BLAST should only be used for qualitative purposes for NGS data.
When you started this experiment were you certain that you will find non-host reads in the samples that were taken. It is possible that your data has no (or very few) non host reads. If that is true, no bioinformatic juggling is going to find data that is not there. Perhaps that is the reason the numbers don't make sense.
I am also puzzled by this from original post. If the sample taken was whole blood I assume it was collected aseptically and processed to make libraries. There should be no bacterial contamination in such a case. Only host/parasite should be present.
Yes, the samples were collected correctly aseptically, via nurse with correct methodology. Subject 1 there are 4 different samples (shotgun), using 3 different labs, all samples are similar.
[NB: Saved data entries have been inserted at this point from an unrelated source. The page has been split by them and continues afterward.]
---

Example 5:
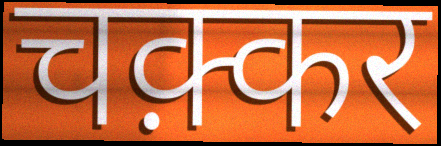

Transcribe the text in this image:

चक़्कर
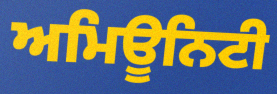
ਅਮਿਊਨਿਟੀ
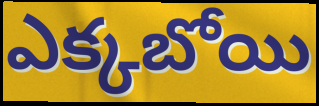
ఎక్కబోయి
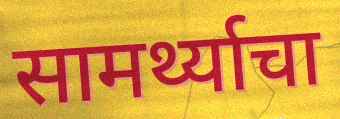
सामर्थ्याचा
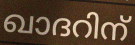
ഖാദറിന്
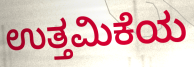
ಉತ್ತಮಿಕೆಯ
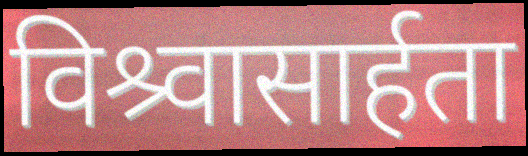
विश्र्वासार्हता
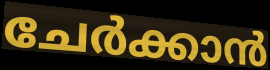
ചേർക്കാൻ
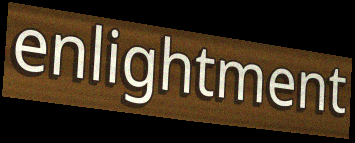
enlightment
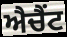
ਐਚੈਂਟ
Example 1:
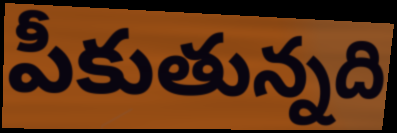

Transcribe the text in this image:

పీకుతున్నది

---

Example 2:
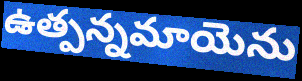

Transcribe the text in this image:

ఉత్పన్నమాయెను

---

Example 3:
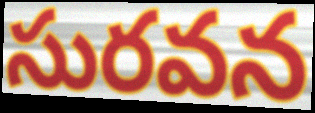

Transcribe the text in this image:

సురవన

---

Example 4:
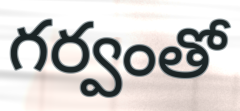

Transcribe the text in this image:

గర్వంతో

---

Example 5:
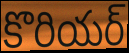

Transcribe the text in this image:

కొరియర్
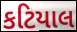
કટિયાલ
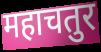
महाचतुर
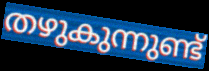
തഴുകുന്നുണ്ട്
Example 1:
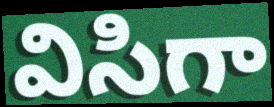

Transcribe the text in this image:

విసిగా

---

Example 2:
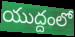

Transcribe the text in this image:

యుద్దంలో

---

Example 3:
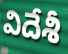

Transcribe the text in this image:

విదేశీ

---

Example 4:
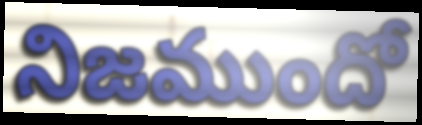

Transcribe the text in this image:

నిజముందో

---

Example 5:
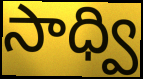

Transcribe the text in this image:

సాధ్వి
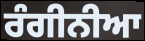
ਰੰਗੀਨੀਆ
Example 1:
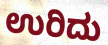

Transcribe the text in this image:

ಉರಿದು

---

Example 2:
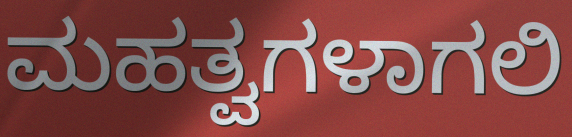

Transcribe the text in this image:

ಮಹತ್ವಗಳಾಗಲಿ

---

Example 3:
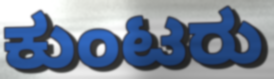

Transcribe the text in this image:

ಕುಂಟರು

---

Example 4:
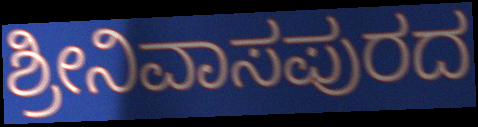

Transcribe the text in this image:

ಶ್ರೀನಿವಾಸಪುರದ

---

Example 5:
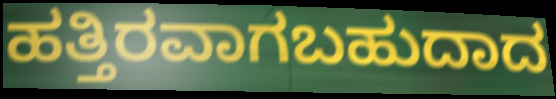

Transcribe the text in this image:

ಹತ್ತಿರವಾಗಬಹುದಾದ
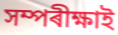
সম্পৰীক্ষাই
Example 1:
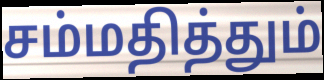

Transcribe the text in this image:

சம்மதித்தும்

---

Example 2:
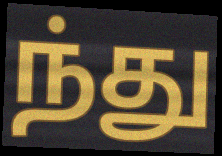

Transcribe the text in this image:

ந்து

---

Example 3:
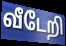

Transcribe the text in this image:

வீடேறி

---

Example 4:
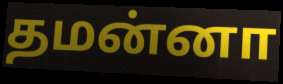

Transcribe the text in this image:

தமன்னா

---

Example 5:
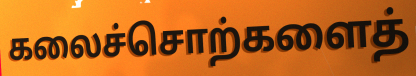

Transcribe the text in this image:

கலைச்சொற்களைத்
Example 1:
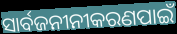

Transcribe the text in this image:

ସାର୍ବଜନୀନୀକରଣପାଇଁ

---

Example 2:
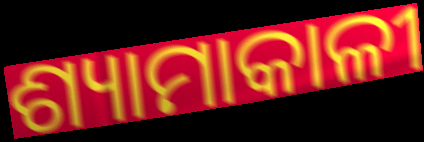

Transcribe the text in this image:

ଶ୍ୟାମାକାଳୀ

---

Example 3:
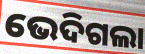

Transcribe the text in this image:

ଭେଦିଗଲା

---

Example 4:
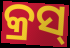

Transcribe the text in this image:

କ୍ରସ୍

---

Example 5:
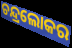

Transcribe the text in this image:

ଚନ୍ଦ୍ରଲୋକର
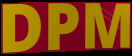
DPM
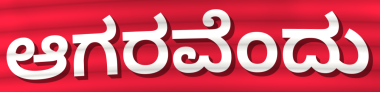
ಆಗರವೆಂದು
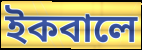
ইকবালে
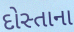
દોસ્તાના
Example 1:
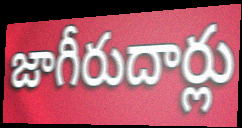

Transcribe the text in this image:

జాగీరుదార్లు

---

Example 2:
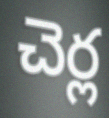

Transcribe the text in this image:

చెర్ల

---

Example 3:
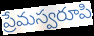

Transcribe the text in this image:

ప్రేమస్వరూపి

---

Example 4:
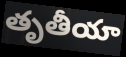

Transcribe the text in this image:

తృతీయా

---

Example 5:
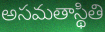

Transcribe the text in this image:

అసమతాస్థితి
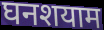
घनशयाम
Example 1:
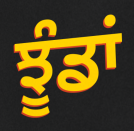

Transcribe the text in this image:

ਝੂੰਡਾਂ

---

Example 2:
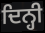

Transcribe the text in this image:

ਦਿਨ੍ਹੀ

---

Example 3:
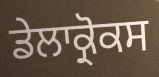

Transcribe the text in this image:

ਡੇਲਾਕ੍ਰੋਕਸ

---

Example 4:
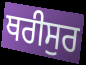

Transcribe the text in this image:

ਥਰੀਸੁਰ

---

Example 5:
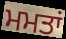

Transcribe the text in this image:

ਮਮਤਾਂ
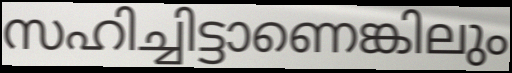
സഹിച്ചിട്ടാണെങ്കിലും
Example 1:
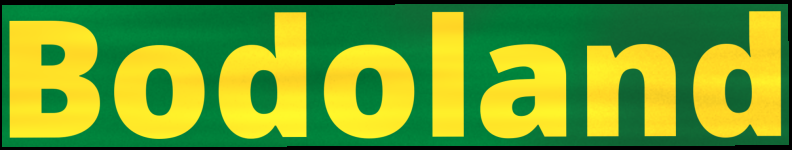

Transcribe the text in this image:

Bodoland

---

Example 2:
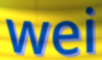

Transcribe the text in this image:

wei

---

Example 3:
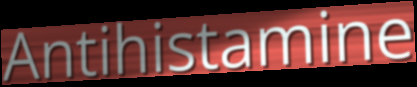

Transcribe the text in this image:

Antihistamine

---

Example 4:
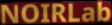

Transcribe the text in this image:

NOIRLab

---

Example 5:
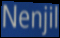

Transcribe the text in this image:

Nenjil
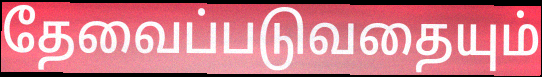
தேவைப்படுவதையும்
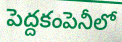
పెద్దకంపెనీలో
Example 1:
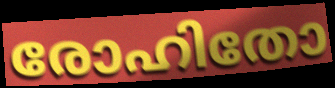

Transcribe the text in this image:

രോഹിതോ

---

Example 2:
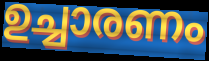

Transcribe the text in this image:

ഉച്ചാരണം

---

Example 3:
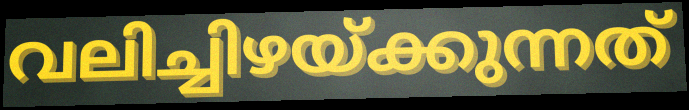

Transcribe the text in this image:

വലിച്ചിഴയ്ക്കുന്നത്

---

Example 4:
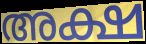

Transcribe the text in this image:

അക്ഷ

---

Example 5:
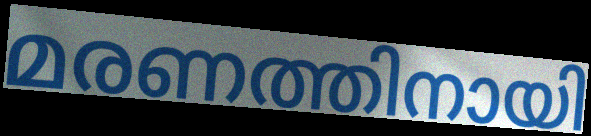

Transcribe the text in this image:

മരണത്തിനായി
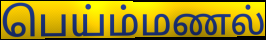
பெய்ம்மணல்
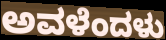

As for the original experiment, there was suspicion of atypical infection, the assumption was bacterial. Subject 1 got what appeared to be a post surgical infection, from sinus surgery with CSF leak, that was ignored by doctors. Not long after, apparently the hospital had what they thought was a Klebsiella Pneumonia outbreak, that at least 35 people got sick and about 10 people died over numerous months (which sounds strange). Not an atypical bacteria, and generally treatable with antibiotics. Suspicion was from contaminated endoscopes.
I actually started with 16s samples, a LOT of bacteria present, to include Klebsiella. Then I moved onto shotgun sequencing, as I actually thought Mycobacterium which is difficult with 16s unless it's targeted for Mycobacteria. I only stumbled onto the Naegleria Fowleri, as one of the commercial bioinformatics providers identified it as Mycobacterium Leprae, yet I couldn't really find Leprae by mapping. I got the reads they identified as Leprae and ran them on BLAST, if I only ran it against Mycobacterium, they were identified as Mycobacterium Tuberculosis matching the Oman strain. Yet, if I just ran it against the whole NCBI database, it was Naegleria Fowleri NF001. But I couldn't actually map that reference until I could find it, once I found the reference, it mapped a LOT of reads, even after host removal.
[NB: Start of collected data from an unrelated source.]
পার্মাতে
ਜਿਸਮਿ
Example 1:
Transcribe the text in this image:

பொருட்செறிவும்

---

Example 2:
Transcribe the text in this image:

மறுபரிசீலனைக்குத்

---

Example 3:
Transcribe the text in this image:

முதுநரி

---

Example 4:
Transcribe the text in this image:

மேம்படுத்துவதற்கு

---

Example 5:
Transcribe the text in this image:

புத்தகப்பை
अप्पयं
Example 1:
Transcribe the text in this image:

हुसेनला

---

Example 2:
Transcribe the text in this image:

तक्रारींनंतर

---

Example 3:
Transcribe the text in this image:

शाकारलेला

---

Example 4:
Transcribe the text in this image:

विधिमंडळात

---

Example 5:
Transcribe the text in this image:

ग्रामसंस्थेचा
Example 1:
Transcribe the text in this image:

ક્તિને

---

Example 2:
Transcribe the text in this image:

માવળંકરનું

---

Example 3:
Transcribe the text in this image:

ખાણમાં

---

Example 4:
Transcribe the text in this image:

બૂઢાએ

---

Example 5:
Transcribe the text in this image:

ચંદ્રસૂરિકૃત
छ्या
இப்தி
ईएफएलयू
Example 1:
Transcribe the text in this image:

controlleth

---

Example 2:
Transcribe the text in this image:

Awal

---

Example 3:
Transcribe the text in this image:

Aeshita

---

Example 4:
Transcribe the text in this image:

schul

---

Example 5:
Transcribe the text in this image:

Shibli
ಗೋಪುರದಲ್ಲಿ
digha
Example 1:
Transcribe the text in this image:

So Naegleria Fowleri is highly deadly about 97% fatal in 2 weeks, and considered NOT contagious. Found in CSF for those infected. Mostly from swimming in warm water regions where it enters through the nose. Yet evidence on this strain, that it may be spread by other means. So Patient 1, with the sinus surgery, with continued CSF from nose as surgery didn't didn't fix it. Has had meningitis symptoms for 2.5 years, with often sneezing. So there is the source, sneezing contaminated CSF from nose. Spouse of Patient 1 also tests positive, 3 of their 5 dogs have died since, two of the dogs test positive with one still living. Parents of Patient 1 also with progressive health problems in this time period, ALSO test positive. I suspect it's spread MUCH wider than this, but I can't do much with notification to health officials until I can confirm what my suspicion is, you can see the problem?
I really don't have anyone helping with this whatsoever. The entire dataset and reference files I have on Galaxy.org, so they are easily available.
I understand the issues using BLAST. So if I do host removal, and assemble with Metaspades, how do I confirm Naegleri and Quantify??
Thanks!
If you're interested enough to look at the read files yourself, I would be happy to provide them. I keep running into things that I just can't make sense of.
If possible I suggest that you find someone who can easily access your entire dataset locally and would be willing to help out.